Could you recast every line of the data below as a Markdown table with two columns, Row for a running number and Line for the line itself, leaving out any blank lines?
[Begin]
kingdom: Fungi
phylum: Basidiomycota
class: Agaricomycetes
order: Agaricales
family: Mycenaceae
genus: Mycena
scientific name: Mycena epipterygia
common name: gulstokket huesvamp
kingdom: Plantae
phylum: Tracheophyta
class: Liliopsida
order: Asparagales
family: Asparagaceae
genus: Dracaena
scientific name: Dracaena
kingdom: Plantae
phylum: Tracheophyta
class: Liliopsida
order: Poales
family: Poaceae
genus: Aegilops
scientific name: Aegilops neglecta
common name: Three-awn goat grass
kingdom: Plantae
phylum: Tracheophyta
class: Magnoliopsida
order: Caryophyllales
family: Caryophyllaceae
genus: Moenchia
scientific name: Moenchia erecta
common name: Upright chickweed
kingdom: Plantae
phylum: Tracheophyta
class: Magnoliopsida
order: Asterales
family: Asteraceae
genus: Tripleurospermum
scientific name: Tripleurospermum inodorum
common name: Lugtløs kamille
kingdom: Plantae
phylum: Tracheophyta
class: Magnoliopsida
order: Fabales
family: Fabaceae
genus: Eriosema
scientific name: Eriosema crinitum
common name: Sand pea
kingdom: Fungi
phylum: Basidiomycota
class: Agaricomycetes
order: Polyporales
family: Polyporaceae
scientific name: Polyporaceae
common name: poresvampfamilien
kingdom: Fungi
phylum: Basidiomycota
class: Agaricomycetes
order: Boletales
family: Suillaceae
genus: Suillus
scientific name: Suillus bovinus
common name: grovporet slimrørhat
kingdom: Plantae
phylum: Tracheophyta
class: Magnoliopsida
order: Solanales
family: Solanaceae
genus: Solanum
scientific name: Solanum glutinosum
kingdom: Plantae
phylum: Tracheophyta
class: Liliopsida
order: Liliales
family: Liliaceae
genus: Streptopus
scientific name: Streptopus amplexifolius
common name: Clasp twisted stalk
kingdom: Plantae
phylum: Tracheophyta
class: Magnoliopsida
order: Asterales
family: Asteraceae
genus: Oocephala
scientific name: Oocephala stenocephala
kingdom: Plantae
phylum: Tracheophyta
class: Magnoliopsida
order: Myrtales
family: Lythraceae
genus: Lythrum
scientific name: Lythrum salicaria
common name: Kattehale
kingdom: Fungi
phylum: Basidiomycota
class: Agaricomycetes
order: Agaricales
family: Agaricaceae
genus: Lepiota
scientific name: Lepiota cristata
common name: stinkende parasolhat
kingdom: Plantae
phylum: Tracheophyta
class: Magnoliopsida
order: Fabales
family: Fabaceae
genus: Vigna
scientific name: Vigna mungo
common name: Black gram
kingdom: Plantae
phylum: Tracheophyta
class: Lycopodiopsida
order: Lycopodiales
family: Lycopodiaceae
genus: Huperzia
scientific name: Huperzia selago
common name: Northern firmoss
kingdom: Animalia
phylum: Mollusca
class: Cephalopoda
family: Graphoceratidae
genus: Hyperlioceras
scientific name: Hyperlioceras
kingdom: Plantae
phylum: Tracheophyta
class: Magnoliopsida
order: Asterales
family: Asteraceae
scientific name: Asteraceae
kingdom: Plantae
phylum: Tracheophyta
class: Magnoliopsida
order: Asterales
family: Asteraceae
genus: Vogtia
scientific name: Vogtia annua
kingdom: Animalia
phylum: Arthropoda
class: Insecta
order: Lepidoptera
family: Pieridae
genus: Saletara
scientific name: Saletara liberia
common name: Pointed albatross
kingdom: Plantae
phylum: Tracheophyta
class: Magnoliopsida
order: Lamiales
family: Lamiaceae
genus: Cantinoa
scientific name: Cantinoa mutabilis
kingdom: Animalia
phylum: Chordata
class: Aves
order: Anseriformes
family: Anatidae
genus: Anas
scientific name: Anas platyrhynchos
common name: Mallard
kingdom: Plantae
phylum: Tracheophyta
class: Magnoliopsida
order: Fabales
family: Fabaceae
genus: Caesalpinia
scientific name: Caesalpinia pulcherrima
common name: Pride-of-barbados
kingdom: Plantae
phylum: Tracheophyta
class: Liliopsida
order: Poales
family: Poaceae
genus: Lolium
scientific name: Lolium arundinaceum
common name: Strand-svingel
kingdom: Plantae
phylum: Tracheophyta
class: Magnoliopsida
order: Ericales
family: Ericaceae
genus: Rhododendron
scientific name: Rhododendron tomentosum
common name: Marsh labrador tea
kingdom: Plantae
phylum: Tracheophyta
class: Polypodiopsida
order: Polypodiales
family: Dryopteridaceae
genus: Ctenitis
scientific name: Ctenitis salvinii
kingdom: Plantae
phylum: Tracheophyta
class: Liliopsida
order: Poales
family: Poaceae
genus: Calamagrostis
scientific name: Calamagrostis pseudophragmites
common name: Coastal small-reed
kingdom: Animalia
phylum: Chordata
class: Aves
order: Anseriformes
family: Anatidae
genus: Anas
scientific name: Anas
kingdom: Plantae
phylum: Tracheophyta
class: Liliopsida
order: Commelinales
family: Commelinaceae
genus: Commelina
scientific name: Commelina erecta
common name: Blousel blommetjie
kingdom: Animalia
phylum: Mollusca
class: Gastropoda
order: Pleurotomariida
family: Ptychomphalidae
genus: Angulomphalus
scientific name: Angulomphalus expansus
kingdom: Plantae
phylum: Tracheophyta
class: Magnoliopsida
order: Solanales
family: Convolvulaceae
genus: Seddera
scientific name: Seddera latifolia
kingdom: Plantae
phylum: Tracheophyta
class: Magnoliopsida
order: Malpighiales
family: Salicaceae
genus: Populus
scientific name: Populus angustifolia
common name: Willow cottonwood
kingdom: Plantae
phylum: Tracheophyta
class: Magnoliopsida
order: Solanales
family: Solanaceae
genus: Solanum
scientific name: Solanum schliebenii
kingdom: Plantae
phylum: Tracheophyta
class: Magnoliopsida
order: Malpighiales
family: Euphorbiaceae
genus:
[End]
(Finished task):
| Row | Line |
|---|---|
| 1 | kingdom: Fungi |
| 2 | phylum: Basidiomycota |
| 3 | class: Agaricomycetes |
| 4 | order: Agaricales |
| 5 | family: Mycenaceae |
| 6 | genus: Mycena |
| 7 | scientific name: Mycena epipterygia |
| 8 | common name: gulstokket huesvamp |
| 9 | kingdom: Plantae |
| 10 | phylum: Tracheophyta |
| 11 | class: Liliopsida |
| 12 | order: Asparagales |
| 13 | family: Asparagaceae |
| 14 | genus: Dracaena |
| 15 | scientific name: Dracaena |
| 16 | kingdom: Plantae |
| 17 | phylum: Tracheophyta |
| 18 | class: Liliopsida |
| 19 | order: Poales |
| 20 | family: Poaceae |
| 21 | genus: Aegilops |
| 22 | scientific name: Aegilops neglecta |
| 23 | common name: Three-awn goat grass |
| 24 | kingdom: Plantae |
| 25 | phylum: Tracheophyta |
| 26 | class: Magnoliopsida |
| 27 | order: Caryophyllales |
| 28 | family: Caryophyllaceae |
| 29 | genus: Moenchia |
| 30 | scientific name: Moenchia erecta |
| 31 | common name: Upright chickweed |
| 32 | kingdom: Plantae |
| 33 | phylum: Tracheophyta |
| 34 | class: Magnoliopsida |
| 35 | order: Asterales |
| 36 | family: Asteraceae |
| 37 | genus: Tripleurospermum |
| 38 | scientific name: Tripleurospermum inodorum |
| 39 | common name: Lugtløs kamille |
| 40 | kingdom: Plantae |
| 41 | phylum: Tracheophyta |
| 42 | class: Magnoliopsida |
| 43 | order: Fabales |
| 44 | family: Fabaceae |
| 45 | genus: Eriosema |
| 46 | scientific name: Eriosema crinitum |
| 47 | common name: Sand pea |
| 48 | kingdom: Fungi |
| 49 | phylum: Basidiomycota |
| 50 | class: Agaricomycetes |
| 51 | order: Polyporales |
| 52 | family: Polyporaceae |
| 53 | scientific name: Polyporaceae |
| 54 | common name: poresvampfamilien |
| 55 | kingdom: Fungi |
| 56 | phylum: Basidiomycota |
| 57 | class: Agaricomycetes |
| 58 | order: Boletales |
| 59 | family: Suillaceae |
| 60 | genus: Suillus |
| 61 | scientific name: Suillus bovinus |
| 62 | common name: grovporet slimrørhat |
| 63 | kingdom: Plantae |
| 64 | phylum: Tracheophyta |
| 65 | class: Magnoliopsida |
| 66 | order: Solanales |
| 67 | family: Solanaceae |
| 68 | genus: Solanum |
| 69 | scientific name: Solanum glutinosum |
| 70 | kingdom: Plantae |
| 71 | phylum: Tracheophyta |
| 72 | class: Liliopsida |
| 73 | order: Liliales |
| 74 | family: Liliaceae |
| 75 | genus: Streptopus |
| 76 | scientific name: Streptopus amplexifolius |
| 77 | common name: Clasp twisted stalk |
| 78 | kingdom: Plantae |
| 79 | phylum: Tracheophyta |
| 80 | class: Magnoliopsida |
| 81 | order: Asterales |
| 82 | family: Asteraceae |
| 83 | genus: Oocephala |
| 84 | scientific name: Oocephala stenocephala |
| 85 | kingdom: Plantae |
| 86 | phylum: Tracheophyta |
| 87 | class: Magnoliopsida |
| 88 | order: Myrtales |
| 89 | family: Lythraceae |
| 90 | genus: Lythrum |
| 91 | scientific name: Lythrum salicaria |
| 92 | common name: Kattehale |
| 93 | kingdom: Fungi |
| 94 | phylum: Basidiomycota |
| 95 | class: Agaricomycetes |
| 96 | order: Agaricales |
| 97 | family: Agaricaceae |
| 98 | genus: Lepiota |
| 99 | scientific name: Lepiota cristata |
| 100 | common name: stinkende parasolhat |
| 101 | kingdom: Plantae |
| 102 | phylum: Tracheophyta |
| 103 | class: Magnoliopsida |
| 104 | order: Fabales |
| 105 | family: Fabaceae |
| 106 | genus: Vigna |
| 107 | scientific name: Vigna mungo |
| 108 | common name: Black gram |
| 109 | kingdom: Plantae |
| 110 | phylum: Tracheophyta |
| 111 | class: Lycopodiopsida |
| 112 | order: Lycopodiales |
| 113 | family: Lycopodiaceae |
| 114 | genus: Huperzia |
| 115 | scientific name: Huperzia selago |
| 116 | common name: Northern firmoss |
| 117 | kingdom: Animalia |
| 118 | phylum: Mollusca |
| 119 | class: Cephalopoda |
| 120 | family: Graphoceratidae |
| 121 | genus: Hyperlioceras |
| 122 | scientific name: Hyperlioceras |
| 123 | kingdom: Plantae |
| 124 | phylum: Tracheophyta |
| 125 | class: Magnoliopsida |
| 126 | order: Asterales |
| 127 | family: Asteraceae |
| 128 | scientific name: Asteraceae |
| 129 | kingdom: Plantae |
| 130 | phylum: Tracheophyta |
| 131 | class: Magnoliopsida |
| 132 | order: Asterales |
| 133 | family: Asteraceae |
| 134 | genus: Vogtia |
| 135 | scientific name: Vogtia annua |
| 136 | kingdom: Animalia |
| 137 | phylum: Arthropoda |
| 138 | class: Insecta |
| 139 | order: Lepidoptera |
| 140 | family: Pieridae |
| 141 | genus: Saletara |
| 142 | scientific name: Saletara liberia |
| 143 | common name: Pointed albatross |
| 144 | kingdom: Plantae |
| 145 | phylum: Tracheophyta |
| 146 | class: Magnoliopsida |
| 147 | order: Lamiales |
| 148 | family: Lamiaceae |
| 149 | genus: Cantinoa |
| 150 | scientific name: Cantinoa mutabilis |
| 151 | kingdom: Animalia |
| 152 | phylum: Chordata |
| 153 | class: Aves |
| 154 | order: Anseriformes |
| 155 | family: Anatidae |
| 156 | genus: Anas |
| 157 | scientific name: Anas platyrhynchos |
| 158 | common name: Mallard |
| 159 | kingdom: Plantae |
| 160 | phylum: Tracheophyta |
| 161 | class: Magnoliopsida |
| 162 | order: Fabales |
| 163 | family: Fabaceae |
| 164 | genus: Caesalpinia |
| 165 | scientific name: Caesalpinia pulcherrima |
| 166 | common name: Pride-of-barbados |
| 167 | kingdom: Plantae |
| 168 | phylum: Tracheophyta |
| 169 | class: Liliopsida |
| 170 | order: Poales |
| 171 | family: Poaceae |
| 172 | genus: Lolium |
| 173 | scientific name: Lolium arundinaceum |
| 174 | common name: Strand-svingel |
| 175 | kingdom: Plantae |
| 176 | phylum: Tracheophyta |
| 177 | class: Magnoliopsida |
| 178 | order: Ericales |
| 179 | family: Ericaceae |
| 180 | genus: Rhododendron |
| 181 | scientific name: Rhododendron tomentosum |
| 182 | common name: Marsh labrador tea |
| 183 | kingdom: Plantae |
| 184 | phylum: Tracheophyta |
| 185 | class: Polypodiopsida |
| 186 | order: Polypodiales |
| 187 | family: Dryopteridaceae |
| 188 | genus: Ctenitis |
| 189 | scientific name: Ctenitis salvinii |
| 190 | kingdom: Plantae |
| 191 | phylum: Tracheophyta |
| 192 | class: Liliopsida |
| 193 | order: Poales |
| 194 | family: Poaceae |
| 195 | genus: Calamagrostis |
| 196 | scientific name: Calamagrostis pseudophragmites |
| 197 | common name: Coastal small-reed |
| 198 | kingdom: Animalia |
| 199 | phylum: Chordata |
| 200 | class: Aves |
| 201 | order: Anseriformes |
| 202 | family: Anatidae |
| 203 | genus: Anas |
| 204 | scientific name: Anas |
| 205 | kingdom: Plantae |
| 206 | phylum: Tracheophyta |
| 207 | class: Liliopsida |
| 208 | order: Commelinales |
| 209 | family: Commelinaceae |
| 210 | genus: Commelina |
| 211 | scientific name: Commelina erecta |
| 212 | common name: Blousel blommetjie |
| 213 | kingdom: Animalia |
| 214 | phylum: Mollusca |
| 215 | class: Gastropoda |
| 216 | order: Pleurotomariida |
| 217 | family: Ptychomphalidae |
| 218 | genus: Angulomphalus |
| 219 | scientific name: Angulomphalus expansus |
| 220 | kingdom: Plantae |
| 221 | phylum: Tracheophyta |
| 222 | class: Magnoliopsida |
| 223 | order: Solanales |
| 224 | family: Convolvulaceae |
| 225 | genus: Seddera |
| 226 | scientific name: Seddera latifolia |
| 227 | kingdom: Plantae |
| 228 | phylum: Tracheophyta |
| 229 | class: Magnoliopsida |
| 230 | order: Malpighiales |
| 231 | family: Salicaceae |
| 232 | genus: Populus |
| 233 | scientific name: Populus angustifolia |
| 234 | common name: Willow cottonwood |
| 235 | kingdom: Plantae |
| 236 | phylum: Tracheophyta |
| 237 | class: Magnoliopsida |
| 238 | order: Solanales |
| 239 | family: Solanaceae |
| 240 | genus: Solanum |
| 241 | scientific name: Solanum schliebenii |
| 242 | kingdom: Plantae |
| 243 | phylum: Tracheophyta |
| 244 | class: Magnoliopsida |
| 245 | order: Malpighiales |
| 246 | family: Euphorbiaceae |
| 247 | genus: |